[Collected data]
[Start of Attachment]

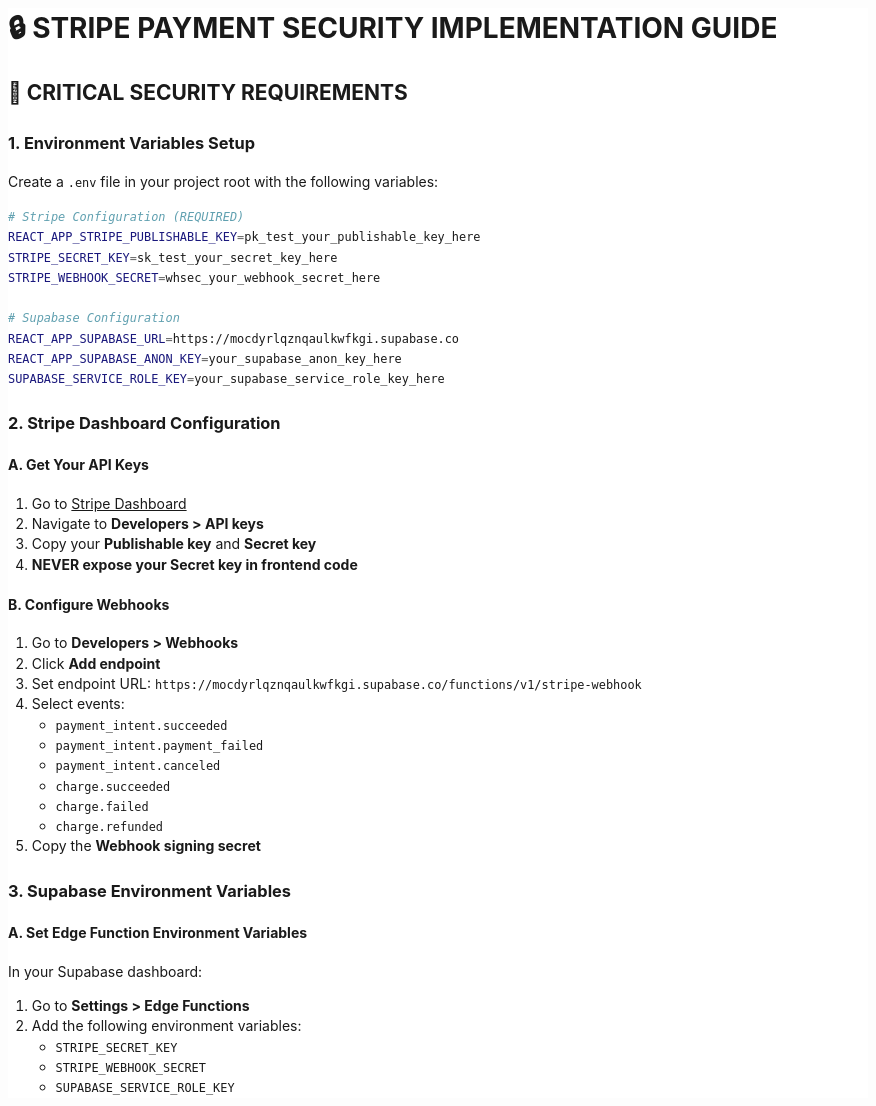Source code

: # 🔒 STRIPE PAYMENT SECURITY IMPLEMENTATION GUIDE

## 🚨 **CRITICAL SECURITY REQUIREMENTS**

### **1. Environment Variables Setup**
Create a `.env` file in your project root with the following variables:

```bash
# Stripe Configuration (REQUIRED)
REACT_APP_STRIPE_PUBLISHABLE_KEY=pk_test_your_publishable_key_here
STRIPE_SECRET_KEY=sk_test_your_secret_key_here
STRIPE_WEBHOOK_SECRET=whsec_your_webhook_secret_here

# Supabase Configuration
REACT_APP_SUPABASE_URL=https://mocdyrlqznqaulkwfkgi.supabase.co
REACT_APP_SUPABASE_ANON_KEY=your_supabase_anon_key_here
SUPABASE_SERVICE_ROLE_KEY=your_supabase_service_role_key_here
```

### **2. Stripe Dashboard Configuration**

#### **A. Get Your API Keys**
1. Go to [Stripe Dashboard](https://dashboard.stripe.com/)
2. Navigate to **Developers > API keys**
3. Copy your **Publishable key** and **Secret key**
4. **NEVER expose your Secret key in frontend code**

#### **B. Configure Webhooks**
1. Go to **Developers > Webhooks**
2. Click **Add endpoint**
3. Set endpoint URL: `https://mocdyrlqznqaulkwfkgi.supabase.co/functions/v1/stripe-webhook`
4. Select events:
   - `payment_intent.succeeded`
   - `payment_intent.payment_failed`
   - `payment_intent.canceled`
   - `charge.succeeded`
   - `charge.failed`
   - `charge.refunded`
5. Copy the **Webhook signing secret**

### **3. Supabase Environment Variables**

#### **A. Set Edge Function Environment Variables**
In your Supabase dashboard:
1. Go to **Settings > Edge Functions**
2. Add the following environment variables:
   - `STRIPE_SECRET_KEY`
   - `STRIPE_WEBHOOK_SECRET`
   - `SUPABASE_SERVICE_ROLE_KEY`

[End of Attachment]

▸ WHAT THE EXERCISE ASKS
Your answer should consist of the lines above that hold the word "Copy", copied exactly.

▸ SOLUTION TO THIS TASK
3. Copy your **Publishable key** and **Secret key**
5. Copy the **Webhook signing secret**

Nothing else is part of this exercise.